Former All Black Jono Gibbes is Clermont's new assistant coach, and Delany and Stanley will be familiar faces in the changing-rooms.

"I've spoken to Mullsy [Delany] and from what I understand he loves it over there. The club's family-orientated, a bit like the Crusaders, so I couldn't have picked a better one to go to."

Guildford, who turns 25 next month, still feels he has plenty of improving to do.

"You see a lot of people go overseas when they're in their late 20s or 30s and their career's coming to an end. But I feel like I've still got my best rugby in front of me and that's something I'm looking forward to giving to Clermont."

Crusaders coach Todd Blackadder "could almost understand" why Guildford chose to go overseas.

"At the moment, he hasn't been in the All Black frame; maybe it's a fresh start that will provide some stimulus and give him the opportunity in a fresh environment and, if he wants to, to come back and give more [to New Zealand rugby] in the future. He's a young man, and I think he's got a lot to offer, not only as [a rugby player] but as a role model. I think he's going to make a major contribution to people in his life," Blackadder said.

Guildford has scored 22 tries in 61 matches for the Crusaders since his debut in 2010. He will "miss the crowd" in Christchurch, "the camaraderie we have in the team, and the way that everyone has each other's backs. It's a real family environment here, and I'll definitely miss that, but from what I hear it's pretty much the same there in France."

Guildford will replace ex-All Blacks wing Sitiveni Sivivatu, who has left Clermont for a three-year deal with Top 14 champions Castres.

But France can wait: Guildford has more pressing rugby business in Christchurch.
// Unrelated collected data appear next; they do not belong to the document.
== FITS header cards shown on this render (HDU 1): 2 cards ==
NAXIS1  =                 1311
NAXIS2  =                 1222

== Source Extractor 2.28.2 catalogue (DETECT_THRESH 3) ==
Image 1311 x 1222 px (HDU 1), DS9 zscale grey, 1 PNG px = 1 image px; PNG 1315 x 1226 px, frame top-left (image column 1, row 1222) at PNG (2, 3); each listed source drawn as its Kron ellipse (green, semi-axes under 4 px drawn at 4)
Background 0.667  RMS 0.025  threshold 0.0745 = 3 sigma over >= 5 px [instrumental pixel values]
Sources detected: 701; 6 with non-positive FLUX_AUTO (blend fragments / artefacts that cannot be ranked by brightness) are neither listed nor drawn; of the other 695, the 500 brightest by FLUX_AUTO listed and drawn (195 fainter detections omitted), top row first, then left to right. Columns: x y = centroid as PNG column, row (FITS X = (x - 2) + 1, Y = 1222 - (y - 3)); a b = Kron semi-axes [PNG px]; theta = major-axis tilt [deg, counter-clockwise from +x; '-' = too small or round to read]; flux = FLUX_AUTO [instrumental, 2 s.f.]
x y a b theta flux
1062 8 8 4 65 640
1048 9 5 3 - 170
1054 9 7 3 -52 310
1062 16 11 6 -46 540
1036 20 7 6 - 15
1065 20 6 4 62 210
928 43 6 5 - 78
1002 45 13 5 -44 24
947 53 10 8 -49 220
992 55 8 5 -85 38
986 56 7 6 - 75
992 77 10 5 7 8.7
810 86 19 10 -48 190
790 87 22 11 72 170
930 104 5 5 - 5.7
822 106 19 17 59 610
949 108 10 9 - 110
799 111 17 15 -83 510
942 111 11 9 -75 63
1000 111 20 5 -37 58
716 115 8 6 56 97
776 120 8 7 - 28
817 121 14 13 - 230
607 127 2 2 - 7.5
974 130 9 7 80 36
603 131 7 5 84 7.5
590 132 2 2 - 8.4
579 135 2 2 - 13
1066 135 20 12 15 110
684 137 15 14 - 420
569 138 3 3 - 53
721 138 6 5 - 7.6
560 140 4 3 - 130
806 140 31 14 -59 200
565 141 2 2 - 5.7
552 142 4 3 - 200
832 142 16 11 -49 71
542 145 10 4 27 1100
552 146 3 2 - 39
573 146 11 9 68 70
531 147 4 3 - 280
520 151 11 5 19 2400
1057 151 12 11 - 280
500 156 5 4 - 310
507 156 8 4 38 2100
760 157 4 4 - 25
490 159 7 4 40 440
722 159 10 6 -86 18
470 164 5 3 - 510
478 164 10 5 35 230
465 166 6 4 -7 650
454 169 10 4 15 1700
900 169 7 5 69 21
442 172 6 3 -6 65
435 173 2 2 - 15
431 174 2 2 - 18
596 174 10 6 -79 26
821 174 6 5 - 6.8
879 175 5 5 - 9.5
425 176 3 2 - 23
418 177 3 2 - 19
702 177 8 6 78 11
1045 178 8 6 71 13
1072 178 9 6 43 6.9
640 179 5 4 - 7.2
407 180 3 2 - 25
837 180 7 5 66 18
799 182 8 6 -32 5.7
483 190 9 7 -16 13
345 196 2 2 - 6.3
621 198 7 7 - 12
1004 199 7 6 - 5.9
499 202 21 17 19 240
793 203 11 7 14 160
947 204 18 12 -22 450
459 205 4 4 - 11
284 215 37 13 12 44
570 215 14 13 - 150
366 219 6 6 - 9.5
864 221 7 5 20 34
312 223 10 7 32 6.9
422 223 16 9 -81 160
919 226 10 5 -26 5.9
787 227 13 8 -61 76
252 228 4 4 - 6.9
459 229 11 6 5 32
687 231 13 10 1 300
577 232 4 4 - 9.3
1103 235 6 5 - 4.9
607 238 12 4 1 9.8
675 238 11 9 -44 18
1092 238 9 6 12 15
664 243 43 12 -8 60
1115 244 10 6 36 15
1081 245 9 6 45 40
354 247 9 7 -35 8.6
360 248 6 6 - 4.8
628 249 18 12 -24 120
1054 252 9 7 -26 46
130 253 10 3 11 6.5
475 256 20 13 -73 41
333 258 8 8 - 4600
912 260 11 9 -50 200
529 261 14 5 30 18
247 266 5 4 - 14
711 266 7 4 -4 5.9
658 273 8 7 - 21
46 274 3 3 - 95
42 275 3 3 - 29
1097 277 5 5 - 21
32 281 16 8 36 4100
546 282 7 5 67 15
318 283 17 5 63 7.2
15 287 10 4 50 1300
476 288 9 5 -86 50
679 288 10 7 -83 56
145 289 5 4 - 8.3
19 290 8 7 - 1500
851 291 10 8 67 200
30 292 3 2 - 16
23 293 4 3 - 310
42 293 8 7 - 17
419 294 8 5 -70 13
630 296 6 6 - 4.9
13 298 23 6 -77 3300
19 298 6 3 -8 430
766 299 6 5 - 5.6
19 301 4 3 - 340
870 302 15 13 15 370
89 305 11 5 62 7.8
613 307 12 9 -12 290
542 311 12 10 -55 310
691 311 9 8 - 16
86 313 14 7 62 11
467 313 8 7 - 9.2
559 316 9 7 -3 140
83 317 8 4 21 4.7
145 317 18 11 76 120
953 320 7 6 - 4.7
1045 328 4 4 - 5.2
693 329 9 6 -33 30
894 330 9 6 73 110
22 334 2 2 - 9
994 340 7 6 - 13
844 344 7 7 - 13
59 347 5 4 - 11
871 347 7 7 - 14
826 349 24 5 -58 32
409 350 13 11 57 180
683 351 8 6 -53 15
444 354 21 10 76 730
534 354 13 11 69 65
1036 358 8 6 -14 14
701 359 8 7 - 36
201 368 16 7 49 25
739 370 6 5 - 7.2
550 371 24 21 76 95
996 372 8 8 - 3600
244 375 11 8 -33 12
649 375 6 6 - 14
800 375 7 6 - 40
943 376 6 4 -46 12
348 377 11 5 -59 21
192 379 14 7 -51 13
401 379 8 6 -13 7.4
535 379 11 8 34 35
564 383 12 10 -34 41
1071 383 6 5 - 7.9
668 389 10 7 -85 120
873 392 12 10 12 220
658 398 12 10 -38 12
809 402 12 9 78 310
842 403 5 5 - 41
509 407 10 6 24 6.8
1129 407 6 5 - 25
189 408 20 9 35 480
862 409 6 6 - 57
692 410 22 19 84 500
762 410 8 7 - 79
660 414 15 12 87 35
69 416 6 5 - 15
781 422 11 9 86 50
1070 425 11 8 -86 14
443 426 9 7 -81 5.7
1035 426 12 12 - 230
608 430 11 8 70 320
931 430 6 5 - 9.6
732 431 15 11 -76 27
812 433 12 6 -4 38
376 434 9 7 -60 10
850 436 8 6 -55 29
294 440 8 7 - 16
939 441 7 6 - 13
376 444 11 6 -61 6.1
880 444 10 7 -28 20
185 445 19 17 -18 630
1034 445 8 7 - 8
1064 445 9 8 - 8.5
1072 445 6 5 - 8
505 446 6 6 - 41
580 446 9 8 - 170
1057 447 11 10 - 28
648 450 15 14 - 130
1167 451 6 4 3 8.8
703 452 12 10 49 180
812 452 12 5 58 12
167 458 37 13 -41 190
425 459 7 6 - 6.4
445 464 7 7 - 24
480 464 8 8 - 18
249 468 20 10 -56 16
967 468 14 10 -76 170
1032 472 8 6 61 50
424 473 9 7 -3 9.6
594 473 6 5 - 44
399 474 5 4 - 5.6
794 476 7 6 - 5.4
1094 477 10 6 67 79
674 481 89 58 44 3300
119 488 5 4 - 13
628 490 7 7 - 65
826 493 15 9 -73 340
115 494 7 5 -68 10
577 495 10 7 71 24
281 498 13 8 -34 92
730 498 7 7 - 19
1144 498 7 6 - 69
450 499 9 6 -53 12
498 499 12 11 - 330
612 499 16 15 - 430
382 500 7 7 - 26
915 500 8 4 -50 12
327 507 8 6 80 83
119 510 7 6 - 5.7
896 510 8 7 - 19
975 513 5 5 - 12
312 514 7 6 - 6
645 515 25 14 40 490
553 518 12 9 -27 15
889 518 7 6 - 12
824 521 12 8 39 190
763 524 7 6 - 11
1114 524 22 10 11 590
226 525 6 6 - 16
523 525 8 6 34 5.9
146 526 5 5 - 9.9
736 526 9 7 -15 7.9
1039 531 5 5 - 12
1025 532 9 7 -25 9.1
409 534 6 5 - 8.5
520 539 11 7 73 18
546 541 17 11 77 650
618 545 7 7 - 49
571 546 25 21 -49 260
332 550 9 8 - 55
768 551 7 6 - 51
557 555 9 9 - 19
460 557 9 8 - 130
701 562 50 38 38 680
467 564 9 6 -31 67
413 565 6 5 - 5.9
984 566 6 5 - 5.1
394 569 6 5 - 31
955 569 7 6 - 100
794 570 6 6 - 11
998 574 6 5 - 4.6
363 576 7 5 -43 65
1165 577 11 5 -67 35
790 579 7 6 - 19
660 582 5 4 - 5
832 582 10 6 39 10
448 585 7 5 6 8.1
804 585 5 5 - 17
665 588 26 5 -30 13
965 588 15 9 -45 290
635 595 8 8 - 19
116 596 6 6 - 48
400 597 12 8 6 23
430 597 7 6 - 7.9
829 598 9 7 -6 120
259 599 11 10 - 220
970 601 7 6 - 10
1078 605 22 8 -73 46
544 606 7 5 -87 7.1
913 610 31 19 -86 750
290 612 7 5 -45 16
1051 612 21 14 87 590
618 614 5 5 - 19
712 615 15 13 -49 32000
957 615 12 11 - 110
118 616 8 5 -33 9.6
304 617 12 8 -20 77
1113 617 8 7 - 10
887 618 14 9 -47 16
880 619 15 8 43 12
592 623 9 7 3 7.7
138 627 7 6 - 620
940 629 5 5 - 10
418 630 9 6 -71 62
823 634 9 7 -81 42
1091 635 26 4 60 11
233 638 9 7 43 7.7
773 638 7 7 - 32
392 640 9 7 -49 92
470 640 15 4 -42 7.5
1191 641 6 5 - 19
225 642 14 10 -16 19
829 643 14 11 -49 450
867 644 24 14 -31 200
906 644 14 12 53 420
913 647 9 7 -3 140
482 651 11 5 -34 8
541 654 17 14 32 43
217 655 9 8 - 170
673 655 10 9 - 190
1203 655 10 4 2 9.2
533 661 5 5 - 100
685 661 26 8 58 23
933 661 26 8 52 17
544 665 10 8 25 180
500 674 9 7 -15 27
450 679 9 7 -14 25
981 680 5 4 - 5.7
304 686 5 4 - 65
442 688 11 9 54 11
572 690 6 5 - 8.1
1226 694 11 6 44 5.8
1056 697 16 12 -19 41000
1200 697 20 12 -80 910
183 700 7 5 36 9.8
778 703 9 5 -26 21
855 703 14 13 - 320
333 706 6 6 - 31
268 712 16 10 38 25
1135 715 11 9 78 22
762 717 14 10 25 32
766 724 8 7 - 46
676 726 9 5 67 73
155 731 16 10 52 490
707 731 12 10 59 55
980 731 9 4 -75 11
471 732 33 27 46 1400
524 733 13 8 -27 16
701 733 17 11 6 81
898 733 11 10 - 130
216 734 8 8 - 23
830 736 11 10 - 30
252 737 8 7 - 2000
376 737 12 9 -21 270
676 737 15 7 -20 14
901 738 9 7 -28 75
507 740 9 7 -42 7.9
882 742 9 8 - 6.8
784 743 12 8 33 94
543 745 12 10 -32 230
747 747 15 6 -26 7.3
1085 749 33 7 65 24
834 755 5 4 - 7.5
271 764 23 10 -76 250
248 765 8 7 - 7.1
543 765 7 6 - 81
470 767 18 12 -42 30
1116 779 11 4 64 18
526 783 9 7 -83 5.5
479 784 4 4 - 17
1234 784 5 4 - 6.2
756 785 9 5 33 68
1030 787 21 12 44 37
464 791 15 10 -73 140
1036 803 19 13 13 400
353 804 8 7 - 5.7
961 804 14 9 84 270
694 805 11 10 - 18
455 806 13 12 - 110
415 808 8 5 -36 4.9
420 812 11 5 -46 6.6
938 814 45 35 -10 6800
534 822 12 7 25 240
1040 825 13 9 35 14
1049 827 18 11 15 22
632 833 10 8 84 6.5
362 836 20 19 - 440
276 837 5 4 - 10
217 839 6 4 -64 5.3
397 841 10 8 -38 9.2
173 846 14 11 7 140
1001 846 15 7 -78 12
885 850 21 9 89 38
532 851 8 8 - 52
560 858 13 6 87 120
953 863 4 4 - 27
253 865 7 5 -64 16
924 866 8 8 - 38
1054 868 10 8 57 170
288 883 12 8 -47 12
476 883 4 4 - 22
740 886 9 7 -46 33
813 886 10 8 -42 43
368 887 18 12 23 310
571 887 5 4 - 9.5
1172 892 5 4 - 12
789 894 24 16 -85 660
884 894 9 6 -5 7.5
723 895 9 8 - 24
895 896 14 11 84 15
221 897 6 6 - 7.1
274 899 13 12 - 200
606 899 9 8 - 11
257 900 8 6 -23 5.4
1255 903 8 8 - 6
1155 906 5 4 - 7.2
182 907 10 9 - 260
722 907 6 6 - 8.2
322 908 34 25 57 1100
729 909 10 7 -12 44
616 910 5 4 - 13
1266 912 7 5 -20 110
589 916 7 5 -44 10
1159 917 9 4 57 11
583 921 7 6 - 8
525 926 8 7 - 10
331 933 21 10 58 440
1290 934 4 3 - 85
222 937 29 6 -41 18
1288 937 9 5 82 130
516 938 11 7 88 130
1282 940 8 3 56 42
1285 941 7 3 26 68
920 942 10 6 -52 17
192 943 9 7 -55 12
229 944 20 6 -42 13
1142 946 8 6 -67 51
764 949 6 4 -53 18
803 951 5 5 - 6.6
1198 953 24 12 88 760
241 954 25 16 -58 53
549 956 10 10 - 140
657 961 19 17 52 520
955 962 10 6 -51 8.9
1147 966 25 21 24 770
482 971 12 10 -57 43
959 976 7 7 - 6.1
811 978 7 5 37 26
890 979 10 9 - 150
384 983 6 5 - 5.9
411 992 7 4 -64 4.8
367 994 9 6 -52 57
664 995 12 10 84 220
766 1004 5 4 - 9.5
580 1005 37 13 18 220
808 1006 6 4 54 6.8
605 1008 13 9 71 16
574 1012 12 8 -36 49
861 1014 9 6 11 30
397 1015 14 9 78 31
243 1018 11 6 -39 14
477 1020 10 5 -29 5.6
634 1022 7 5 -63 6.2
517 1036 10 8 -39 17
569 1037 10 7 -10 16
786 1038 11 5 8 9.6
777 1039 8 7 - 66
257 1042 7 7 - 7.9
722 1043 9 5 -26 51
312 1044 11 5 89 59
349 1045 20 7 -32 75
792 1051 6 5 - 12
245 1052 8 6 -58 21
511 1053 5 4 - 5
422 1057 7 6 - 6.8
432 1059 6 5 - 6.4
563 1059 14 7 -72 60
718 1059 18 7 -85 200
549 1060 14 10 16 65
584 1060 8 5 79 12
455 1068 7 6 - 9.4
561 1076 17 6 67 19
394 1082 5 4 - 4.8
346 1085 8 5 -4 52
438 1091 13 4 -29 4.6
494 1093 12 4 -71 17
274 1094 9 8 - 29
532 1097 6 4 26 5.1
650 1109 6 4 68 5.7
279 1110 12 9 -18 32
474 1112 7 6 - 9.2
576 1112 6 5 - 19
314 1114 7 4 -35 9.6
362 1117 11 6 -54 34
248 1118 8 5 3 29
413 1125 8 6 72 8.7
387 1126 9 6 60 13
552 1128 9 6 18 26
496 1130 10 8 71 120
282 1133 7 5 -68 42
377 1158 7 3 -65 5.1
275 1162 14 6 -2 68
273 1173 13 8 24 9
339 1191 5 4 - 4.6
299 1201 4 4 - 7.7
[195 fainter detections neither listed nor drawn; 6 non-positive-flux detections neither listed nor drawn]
He had a gut-busting Crusaders team run up Mt Pleasant yesterday afternoon but French lessons will start in the next couple of weeks.


Guildford admits he has had "a couple of slip-ups" along his sobriety path but is committed to living "a better lifestyle".

Blackadder agrees and says the 24-year-old wing will "always be a Crusader" and have the franchise's support for life.

Guildford publicly admitted he was an alcoholic last year after his contract was reinstated by the New Zealand Rugby Union following some behaviour breaches.

He insisted yesterday he had some "great support structures" in New Zealand and would "build a few more" when he moves to France in August to play for Clermont Auvergne.

But Guildford, who turns 25 next month, insisted he was "feeling pretty confident in myself".

"I'm not going to lie, I haven't been perfect. There's been a few little slip-ups on the way, but I'm feeling much healthier in myself and more confident. I'm willing to move on and live a better lifestyle."

He told The Press he planned to "keep up my counselling and my meetings and stuff like that".

"I know the life that I lived before and I don't want to return to that."

Guildford is "more aware of my surroundings and what I can and can't do".

"I'm still a bit of a big kid and a bit of a clown, but that's just the person I am. But I think I've come along with a year or two behind me, and I'm looking forward to moving on."

Blackadder said Guildford had had his issues but had "a very special place in my heart".

The Crusaders had seen a "transformation" in Guildford over the last couple of years and Blackadder believed he had the talent to come back to New Zealand rugby after his French fling.

"The world's his oyster.

"Like in anything, if you've got addictions, there will always be times when you regress, which is very normal," Blackadder said.

"There have been a few issues since the last major one, but not as much as what there has been in the past. Zac is maturing, he's making better decisions. I think it's very normal. There's no cure for it, it's something he will have to keep working on for the rest of his life."

Guildford said he had "pretty close family back in Hawke's Bay" and great friends and it was a tough decision to move overseas.